"I am driven to write because after forty years as a Franciscan teacher, working in many settings, religions, countries, and institutions, I find that many, if not most, people and institutions remain stymied in the preoccupations of the first half of life. By that I mean that most people's concerns remain those of establishing their personal (or superior) identity, creating various boundary markers for themselves, seeking security, and perhaps linking to what seem like significant people or projects. These tasks are good to some degree and even necessary. We are all trying to find what the Greek philosopher Archimedes called a “lever and a place to stand” so that we can move the world just a little bit. The world would be much worse off if we did not do this first and important task. But, in my opinion, this first-half-of-life task is no more than finding the starting gate. It is merely the warm-up act, not the full journey. It is the raft but not the shore." (Richard Rohr. Falling Upward: A Spurituality For The Two halfs Of Life)

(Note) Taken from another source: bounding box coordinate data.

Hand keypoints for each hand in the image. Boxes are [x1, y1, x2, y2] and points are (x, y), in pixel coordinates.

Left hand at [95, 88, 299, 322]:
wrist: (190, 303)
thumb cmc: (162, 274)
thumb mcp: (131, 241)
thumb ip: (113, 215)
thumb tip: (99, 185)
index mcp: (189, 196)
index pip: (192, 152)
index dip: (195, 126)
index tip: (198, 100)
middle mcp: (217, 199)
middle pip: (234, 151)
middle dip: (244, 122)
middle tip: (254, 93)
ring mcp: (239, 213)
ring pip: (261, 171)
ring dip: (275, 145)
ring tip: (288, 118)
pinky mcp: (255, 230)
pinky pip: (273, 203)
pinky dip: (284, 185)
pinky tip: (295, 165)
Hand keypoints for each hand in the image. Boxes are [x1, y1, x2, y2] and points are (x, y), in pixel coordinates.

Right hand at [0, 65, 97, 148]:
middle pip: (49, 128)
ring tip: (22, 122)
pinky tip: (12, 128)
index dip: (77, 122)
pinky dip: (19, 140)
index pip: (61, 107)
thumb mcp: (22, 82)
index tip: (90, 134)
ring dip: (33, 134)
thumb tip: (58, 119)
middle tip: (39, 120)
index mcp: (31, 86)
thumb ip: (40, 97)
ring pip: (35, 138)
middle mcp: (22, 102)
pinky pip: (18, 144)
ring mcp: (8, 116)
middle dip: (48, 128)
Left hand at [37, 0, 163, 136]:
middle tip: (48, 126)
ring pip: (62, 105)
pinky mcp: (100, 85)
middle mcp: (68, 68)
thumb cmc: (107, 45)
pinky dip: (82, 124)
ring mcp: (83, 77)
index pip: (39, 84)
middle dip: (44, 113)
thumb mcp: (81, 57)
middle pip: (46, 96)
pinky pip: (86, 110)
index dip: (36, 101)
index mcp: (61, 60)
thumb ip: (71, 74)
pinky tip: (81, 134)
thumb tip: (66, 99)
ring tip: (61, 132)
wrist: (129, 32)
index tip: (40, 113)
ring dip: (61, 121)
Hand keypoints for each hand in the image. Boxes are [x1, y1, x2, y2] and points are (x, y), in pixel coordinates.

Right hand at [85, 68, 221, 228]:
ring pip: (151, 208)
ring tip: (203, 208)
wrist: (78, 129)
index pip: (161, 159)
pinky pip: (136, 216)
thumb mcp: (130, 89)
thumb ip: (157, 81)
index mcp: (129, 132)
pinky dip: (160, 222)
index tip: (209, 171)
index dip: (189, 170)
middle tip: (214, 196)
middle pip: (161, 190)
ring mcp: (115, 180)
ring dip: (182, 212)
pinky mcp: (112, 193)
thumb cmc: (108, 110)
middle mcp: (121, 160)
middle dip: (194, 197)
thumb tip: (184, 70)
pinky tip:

"When you begin to think outside the box, you often become some other "leaders" lousy follower. That usually costs something" (Andy Rayner)
"Our guardian angels are bored." (Mike Foster)
It's where I feel I'm at these days. “In the second half of life, it is good just to be a part of the general dance. We do not have to stand out, make defining moves, or be better than anyone else on the dance floor. Life is more participatory than assertive, and there is no need for strong or further self-definition” (Falling Upward. Richard Rohr.120).